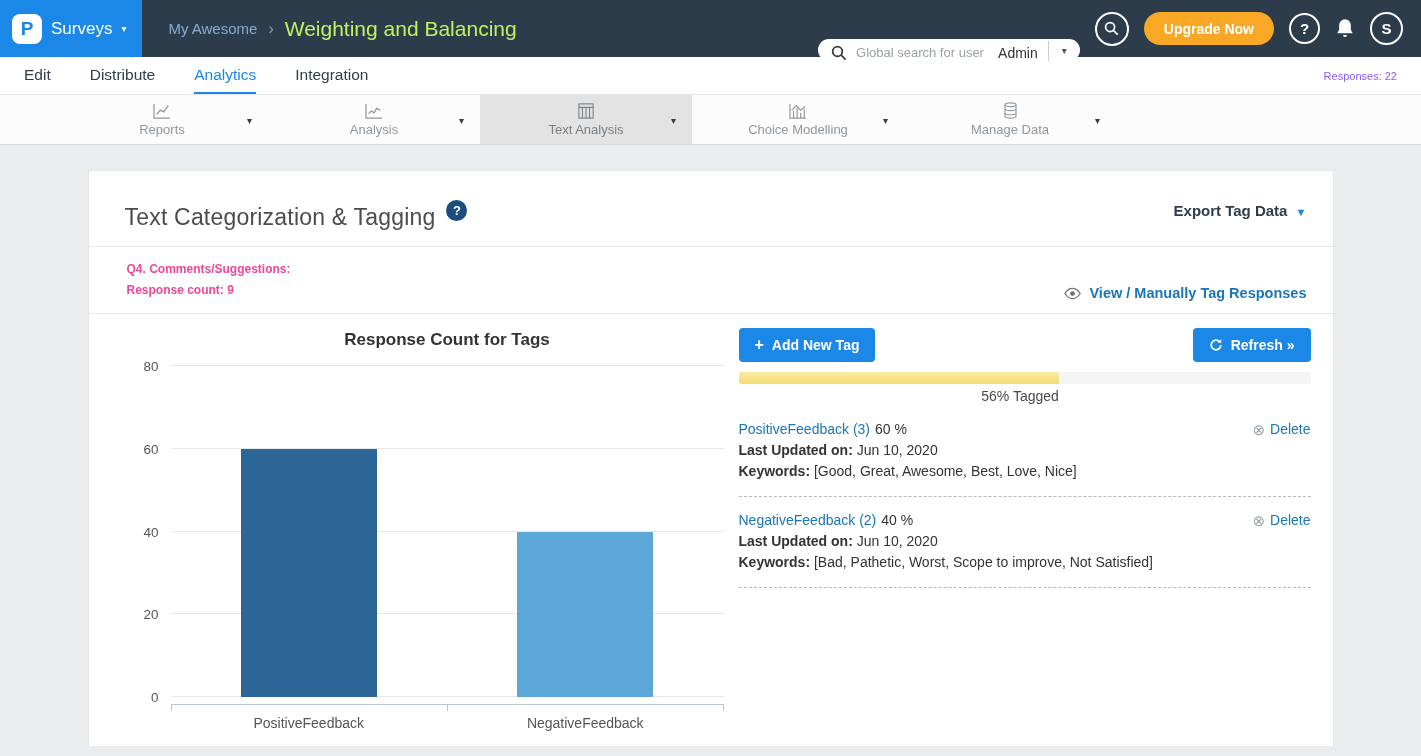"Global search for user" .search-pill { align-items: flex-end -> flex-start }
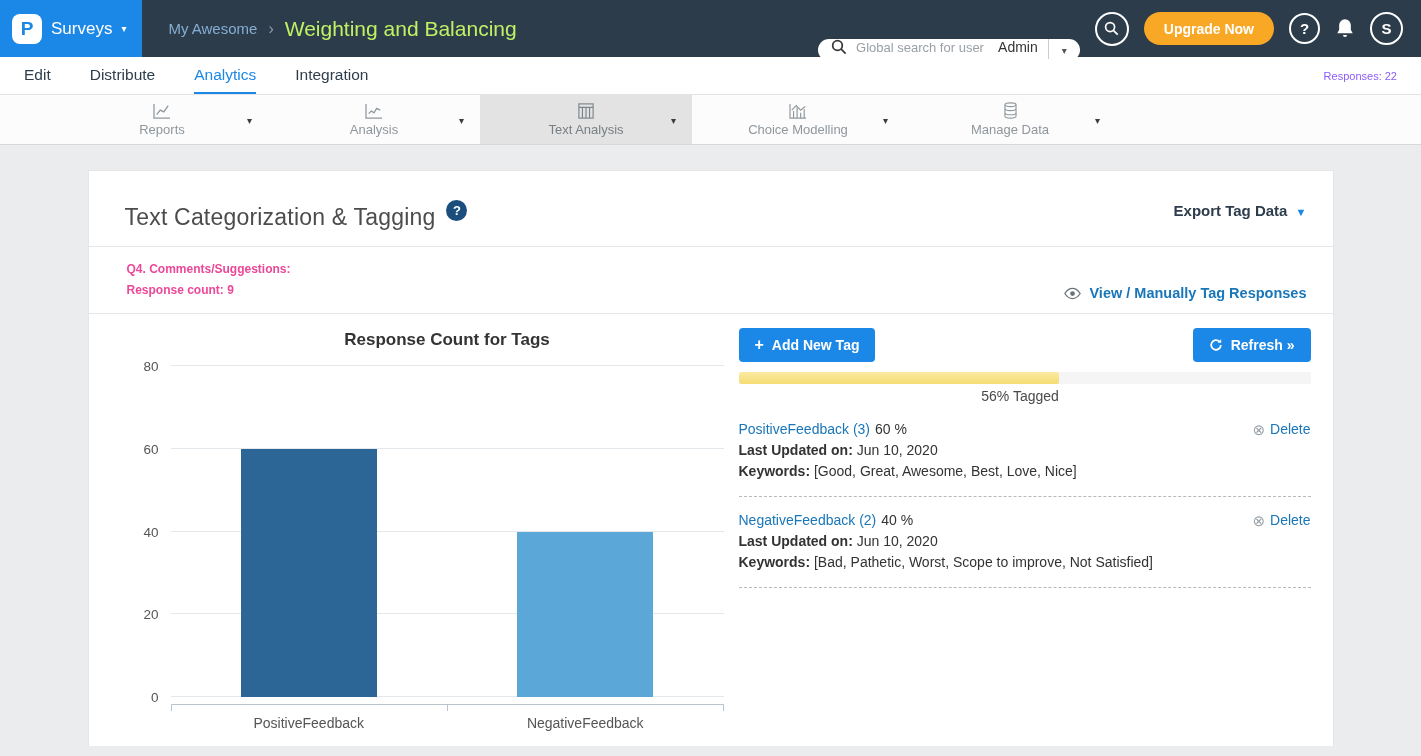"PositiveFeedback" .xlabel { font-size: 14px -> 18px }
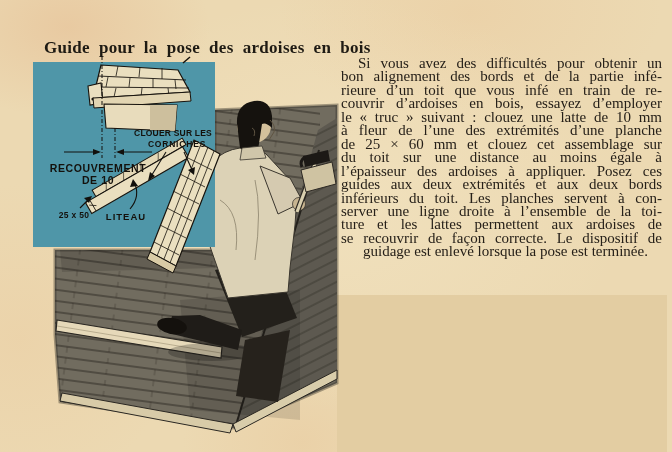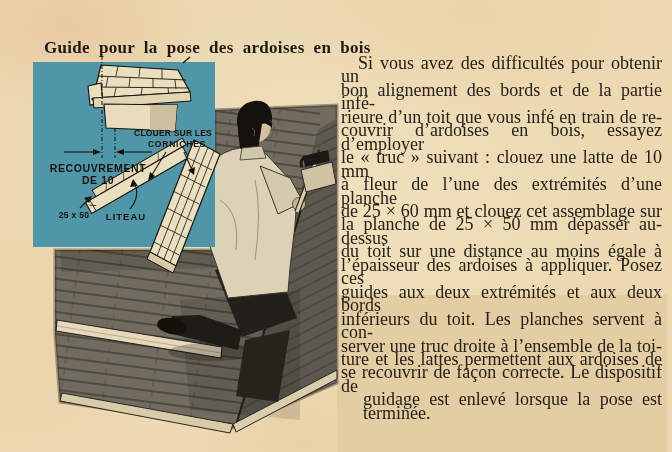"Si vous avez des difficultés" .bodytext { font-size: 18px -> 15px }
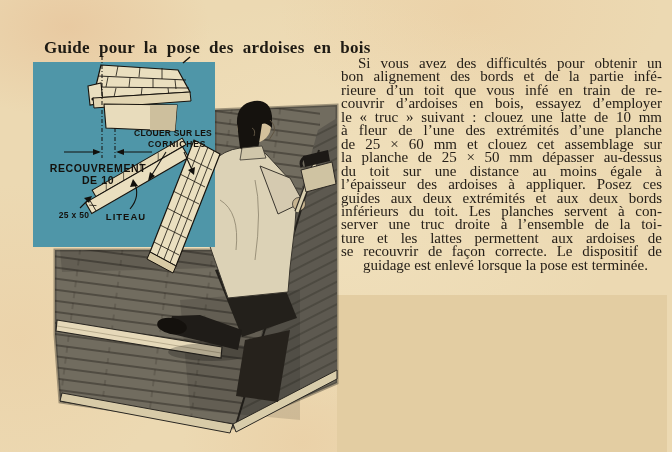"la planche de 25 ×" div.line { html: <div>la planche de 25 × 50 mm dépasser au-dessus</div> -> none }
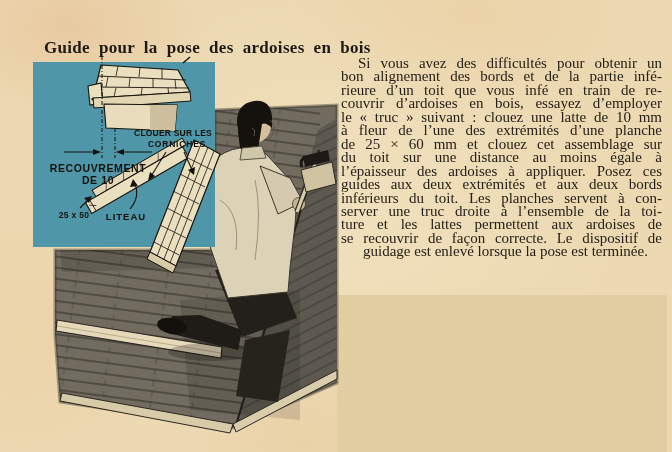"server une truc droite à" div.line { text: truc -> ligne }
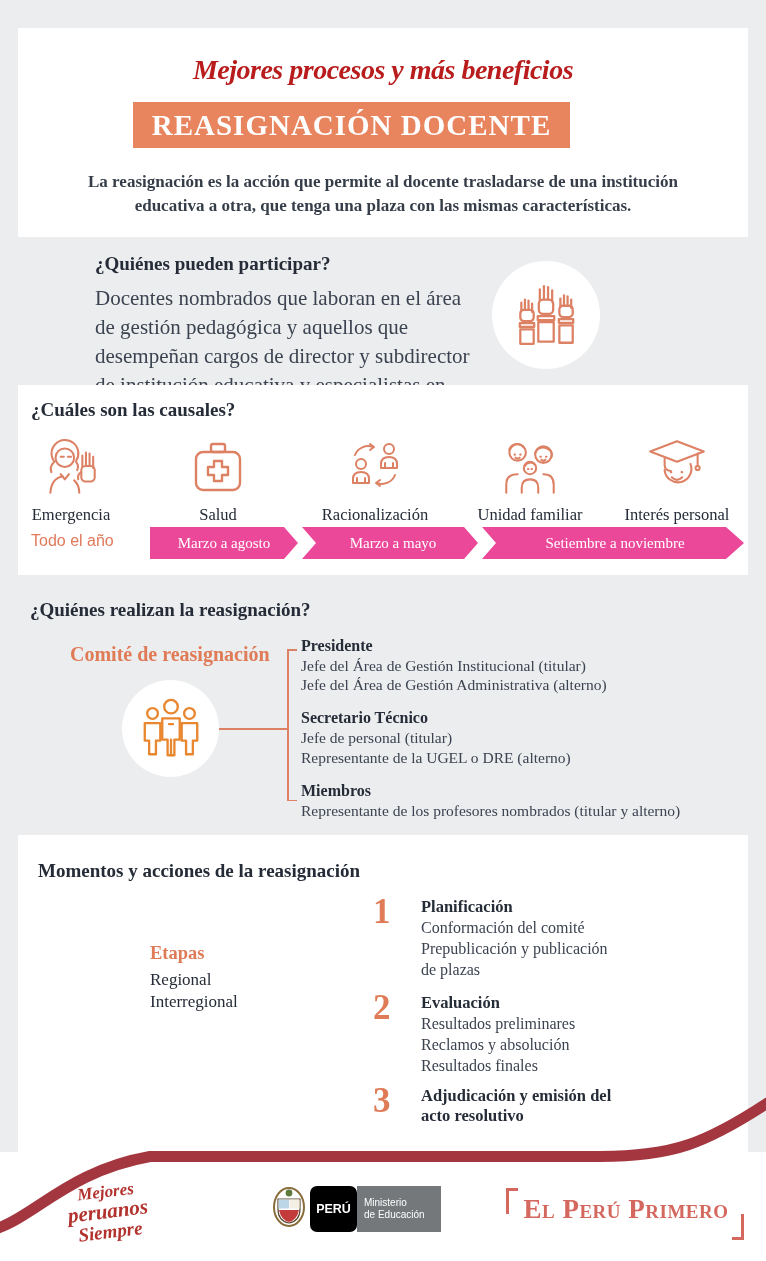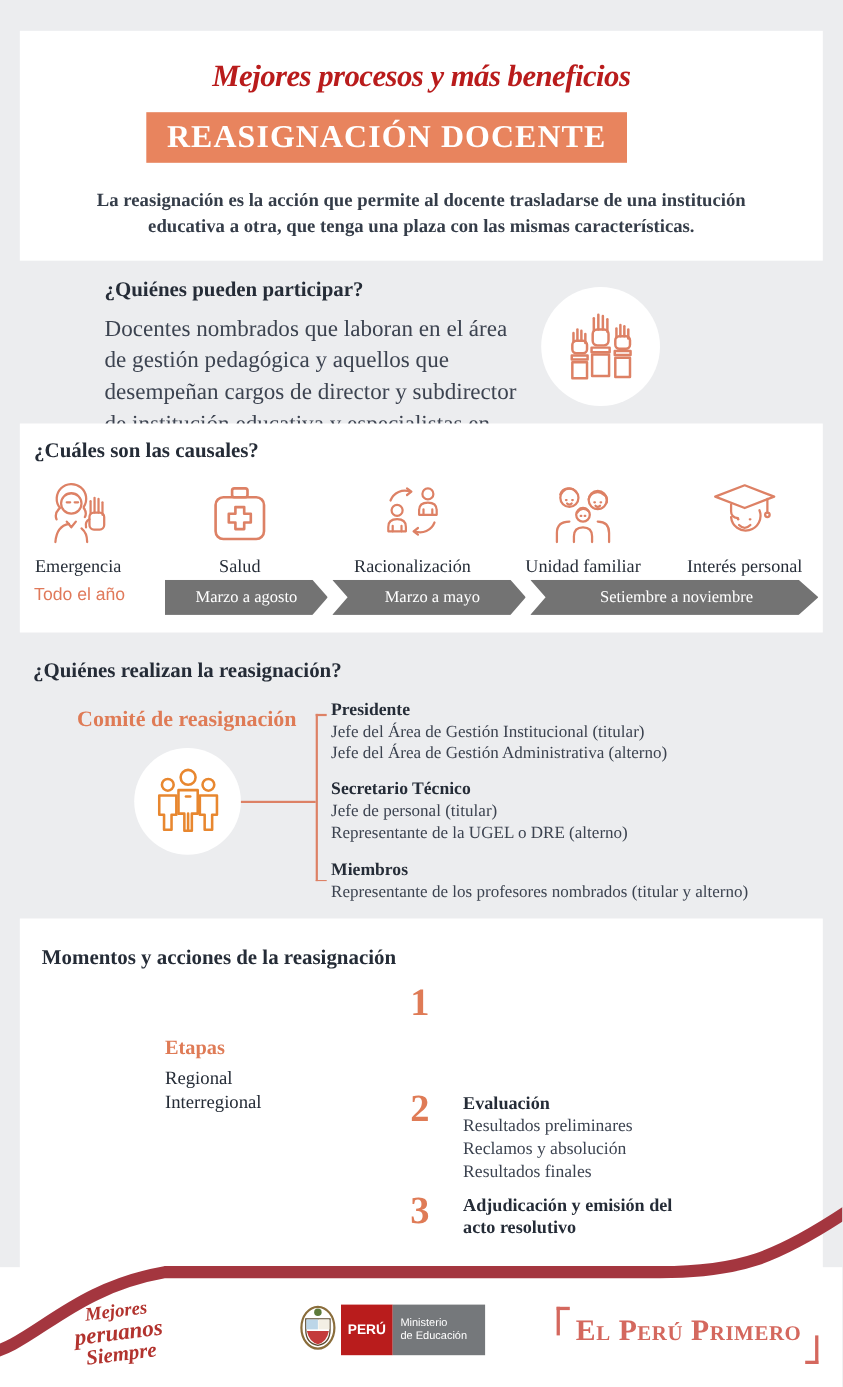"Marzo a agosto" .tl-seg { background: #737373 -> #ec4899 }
————
*Work order:*
Exact copy, no pictures: set down all the entries again as they stand.

*Answer section:*
"Global search for user" .search-pill { align-items: flex-end -> flex-start }
"PositiveFeedback" .xlabel { font-size: 14px -> 18px }
"Si vous avez des difficultés" .bodytext { font-size: 18px -> 15px }
"la planche de 25 ×" div.line { html: <div>la planche de 25 × 50 mm dépasser au-dessus</div> -> none }
"server une truc droite à" div.line { text: truc -> ligne }
"Marzo a agosto" .tl-seg { background: #737373 -> #ec4899 }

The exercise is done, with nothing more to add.